WHAT NEEDS TO BE DONE:
Your copy should match the records exactly, except that it contains no pictures.

(Beginning of DATASET CONTENT)

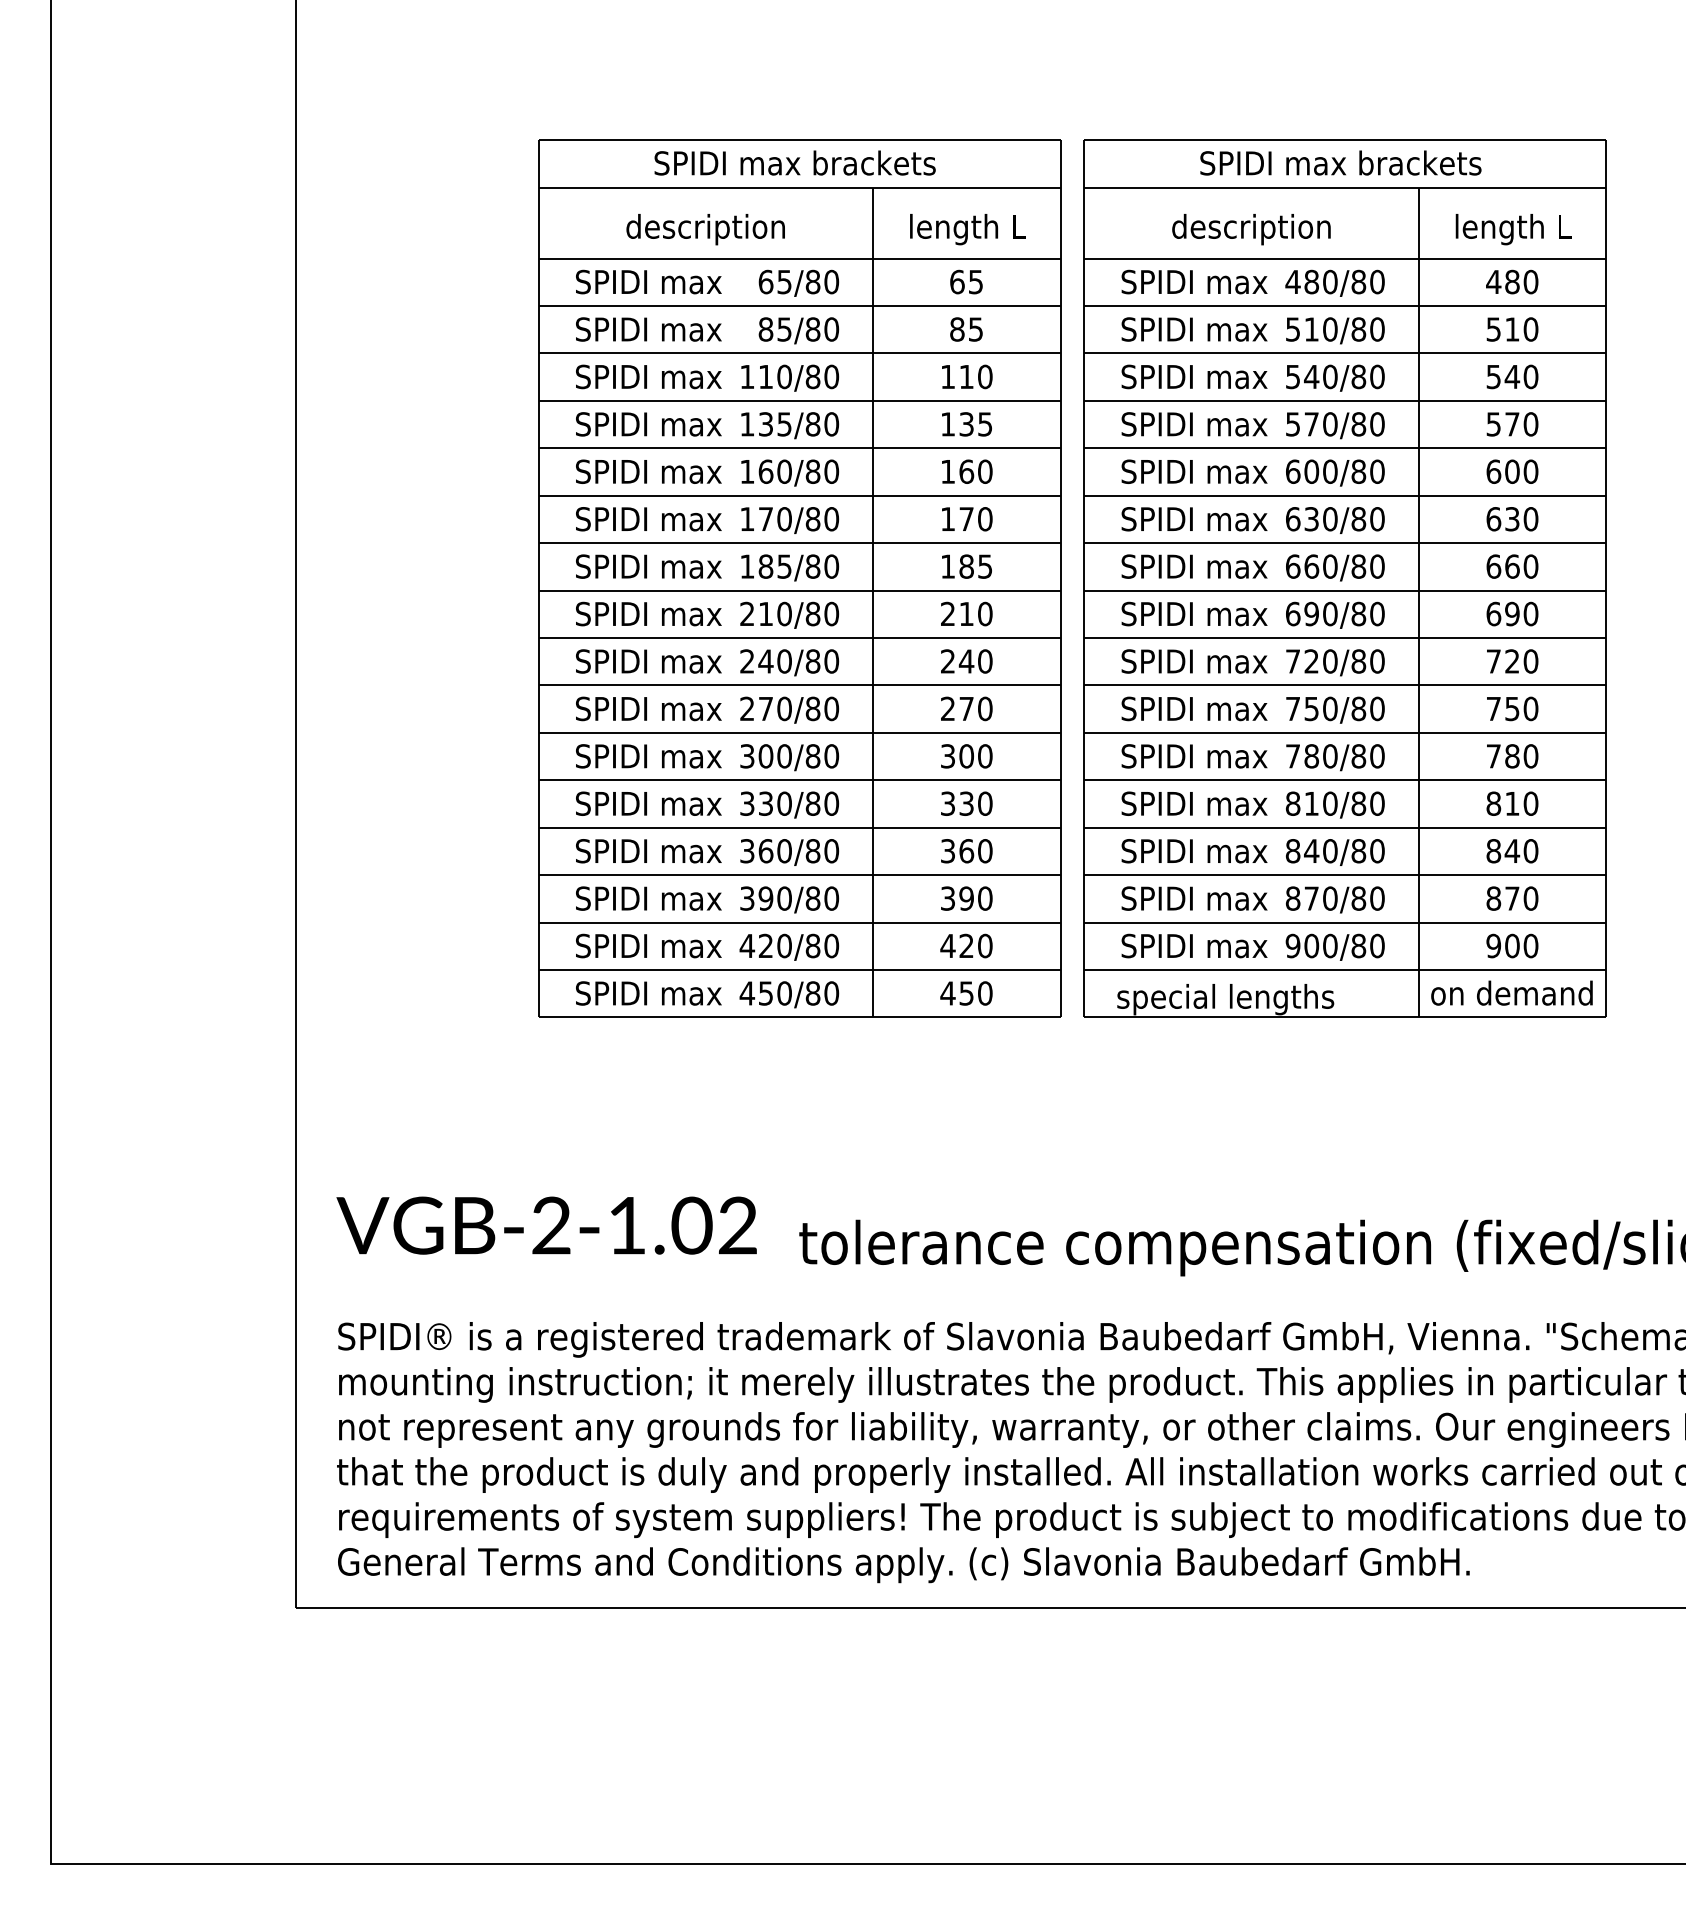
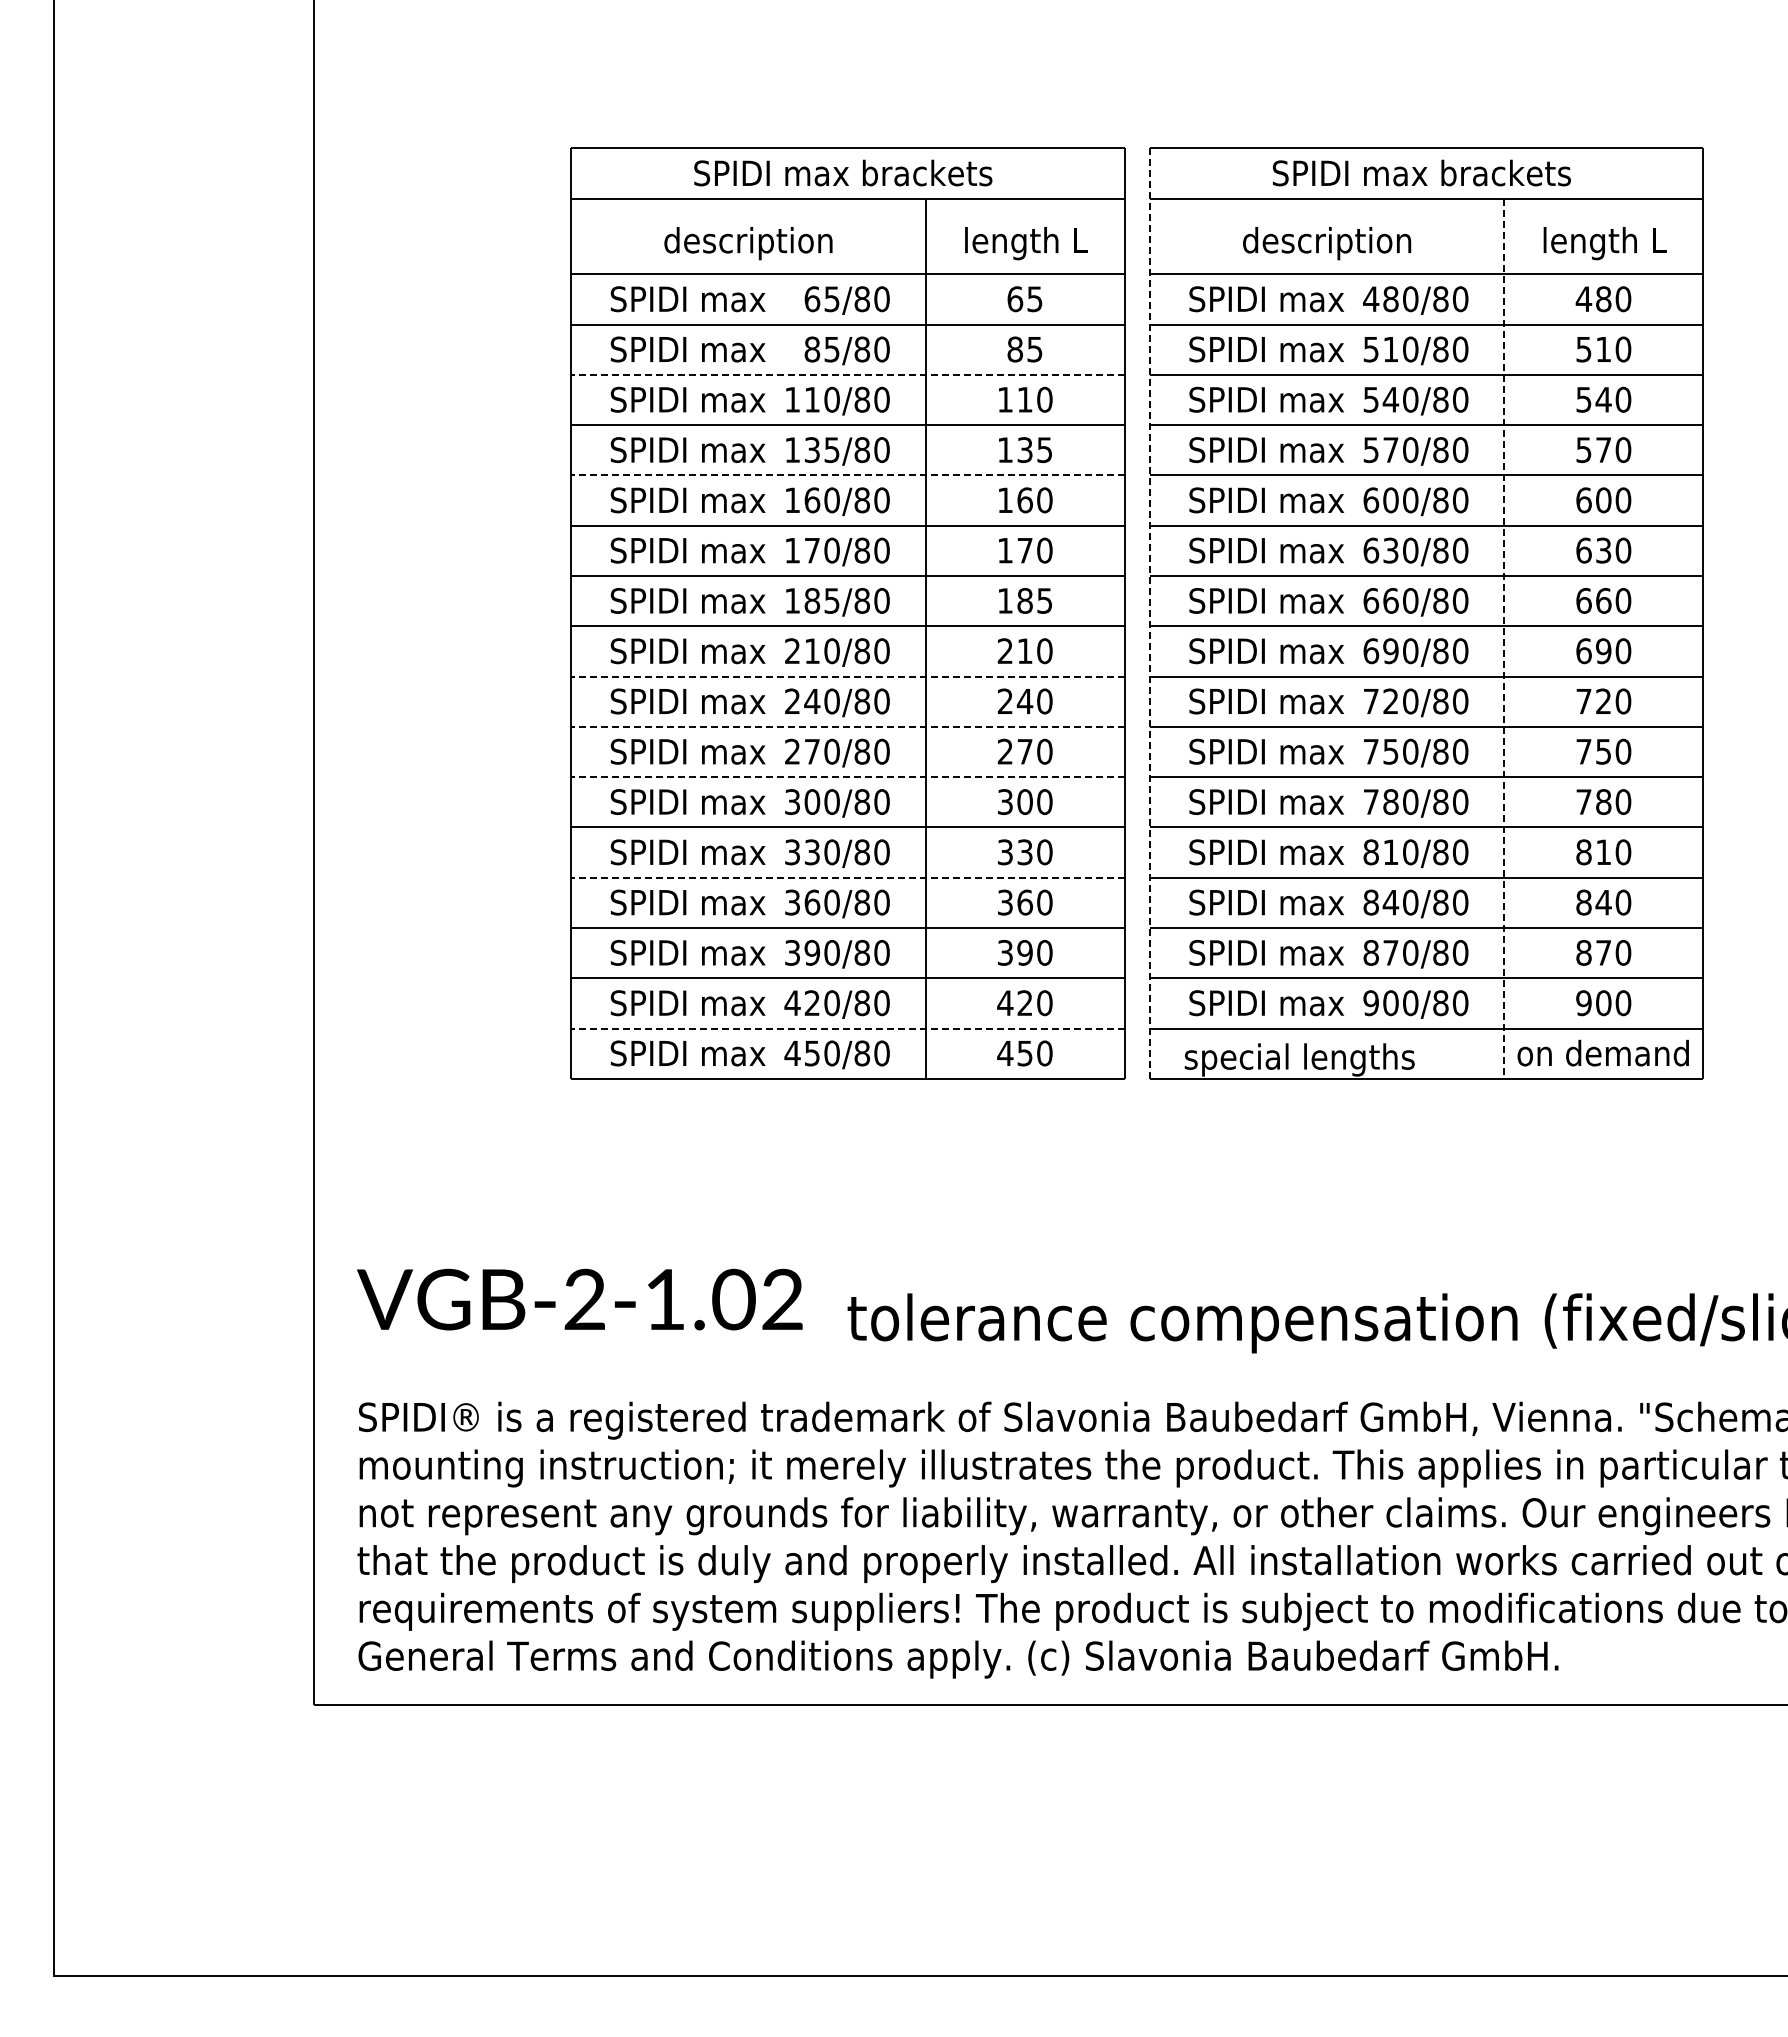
line: (800, 353) -> (848, 374), solid -> dashed
line: (800, 448) -> (848, 475), solid -> dashed
line: (1083, 579) -> (1149, 614), solid -> dashed
line: (1418, 603) -> (1504, 639), solid -> dashed
line: (800, 637) -> (848, 676), solid -> dashed
line: (800, 685) -> (848, 726), solid -> dashed
line: (800, 733) -> (848, 777), solid -> dashed
line: (800, 827) -> (848, 877), solid -> dashed
line: (800, 969) -> (848, 1028), solid -> dashed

(End of DATASET CONTENT)

ANSWER SPACE:
line: (800, 353) -> (848, 374), solid -> dashed
line: (800, 448) -> (848, 475), solid -> dashed
line: (1083, 579) -> (1149, 614), solid -> dashed
line: (1418, 603) -> (1504, 639), solid -> dashed
line: (800, 637) -> (848, 676), solid -> dashed
line: (800, 685) -> (848, 726), solid -> dashed
line: (800, 733) -> (848, 777), solid -> dashed
line: (800, 827) -> (848, 877), solid -> dashed
line: (800, 969) -> (848, 1028), solid -> dashed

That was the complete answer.